Recorded data:

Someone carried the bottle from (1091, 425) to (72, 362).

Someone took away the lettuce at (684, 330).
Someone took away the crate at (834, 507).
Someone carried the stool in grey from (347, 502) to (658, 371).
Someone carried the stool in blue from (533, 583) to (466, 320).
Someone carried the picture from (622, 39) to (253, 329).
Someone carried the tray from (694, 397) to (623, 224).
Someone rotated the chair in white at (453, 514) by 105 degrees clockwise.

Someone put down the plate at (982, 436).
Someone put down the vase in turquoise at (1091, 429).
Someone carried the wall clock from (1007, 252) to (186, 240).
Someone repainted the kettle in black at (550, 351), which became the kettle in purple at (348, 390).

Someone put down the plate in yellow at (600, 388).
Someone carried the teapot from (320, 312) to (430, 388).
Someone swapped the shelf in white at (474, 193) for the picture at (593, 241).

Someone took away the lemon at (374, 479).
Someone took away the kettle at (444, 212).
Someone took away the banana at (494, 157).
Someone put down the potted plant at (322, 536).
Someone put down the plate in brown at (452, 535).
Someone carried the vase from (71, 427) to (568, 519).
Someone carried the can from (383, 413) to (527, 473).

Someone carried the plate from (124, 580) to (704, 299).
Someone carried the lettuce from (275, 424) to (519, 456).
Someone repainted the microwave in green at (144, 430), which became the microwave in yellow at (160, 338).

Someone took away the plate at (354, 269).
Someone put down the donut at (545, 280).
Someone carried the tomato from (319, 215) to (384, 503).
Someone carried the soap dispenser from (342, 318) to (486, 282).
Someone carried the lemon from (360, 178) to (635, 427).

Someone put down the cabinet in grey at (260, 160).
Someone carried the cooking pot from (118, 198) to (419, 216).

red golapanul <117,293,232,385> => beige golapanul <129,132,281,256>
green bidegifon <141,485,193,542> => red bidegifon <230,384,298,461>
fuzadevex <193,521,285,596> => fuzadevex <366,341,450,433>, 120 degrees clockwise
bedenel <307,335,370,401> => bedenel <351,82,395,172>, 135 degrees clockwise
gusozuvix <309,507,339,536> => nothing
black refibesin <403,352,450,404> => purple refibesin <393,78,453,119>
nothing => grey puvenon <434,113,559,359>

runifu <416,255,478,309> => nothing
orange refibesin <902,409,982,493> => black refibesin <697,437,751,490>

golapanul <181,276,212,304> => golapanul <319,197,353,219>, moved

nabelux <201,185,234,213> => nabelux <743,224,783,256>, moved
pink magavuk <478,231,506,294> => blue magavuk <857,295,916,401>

Exercise goal: All the entries should be output exactly as given.

Written response:
Someone carried the bottle from (1091, 425) to (72, 362).

Someone took away the lettuce at (684, 330).
Someone took away the crate at (834, 507).
Someone carried the stool in grey from (347, 502) to (658, 371).
Someone carried the stool in blue from (533, 583) to (466, 320).
Someone carried the picture from (622, 39) to (253, 329).
Someone carried the tray from (694, 397) to (623, 224).
Someone rotated the chair in white at (453, 514) by 105 degrees clockwise.

Someone put down the plate at (982, 436).
Someone put down the vase in turquoise at (1091, 429).
Someone carried the wall clock from (1007, 252) to (186, 240).
Someone repainted the kettle in black at (550, 351), which became the kettle in purple at (348, 390).

Someone put down the plate in yellow at (600, 388).
Someone carried the teapot from (320, 312) to (430, 388).
Someone swapped the shelf in white at (474, 193) for the picture at (593, 241).

Someone took away the lemon at (374, 479).
Someone took away the kettle at (444, 212).
Someone took away the banana at (494, 157).
Someone put down the potted plant at (322, 536).
Someone put down the plate in brown at (452, 535).
Someone carried the vase from (71, 427) to (568, 519).
Someone carried the can from (383, 413) to (527, 473).

Someone carried the plate from (124, 580) to (704, 299).
Someone carried the lettuce from (275, 424) to (519, 456).
Someone repainted the microwave in green at (144, 430), which became the microwave in yellow at (160, 338).

Someone took away the plate at (354, 269).
Someone put down the donut at (545, 280).
Someone carried the tomato from (319, 215) to (384, 503).
Someone carried the soap dispenser from (342, 318) to (486, 282).
Someone carried the lemon from (360, 178) to (635, 427).

Someone put down the cabinet in grey at (260, 160).
Someone carried the cooking pot from (118, 198) to (419, 216).

red golapanul <117,293,232,385> => beige golapanul <129,132,281,256>
green bidegifon <141,485,193,542> => red bidegifon <230,384,298,461>
fuzadevex <193,521,285,596> => fuzadevex <366,341,450,433>, 120 degrees clockwise
bedenel <307,335,370,401> => bedenel <351,82,395,172>, 135 degrees clockwise
gusozuvix <309,507,339,536> => nothing
black refibesin <403,352,450,404> => purple refibesin <393,78,453,119>
nothing => grey puvenon <434,113,559,359>

runifu <416,255,478,309> => nothing
orange refibesin <902,409,982,493> => black refibesin <697,437,751,490>

golapanul <181,276,212,304> => golapanul <319,197,353,219>, moved

nabelux <201,185,234,213> => nabelux <743,224,783,256>, moved
pink magavuk <478,231,506,294> => blue magavuk <857,295,916,401>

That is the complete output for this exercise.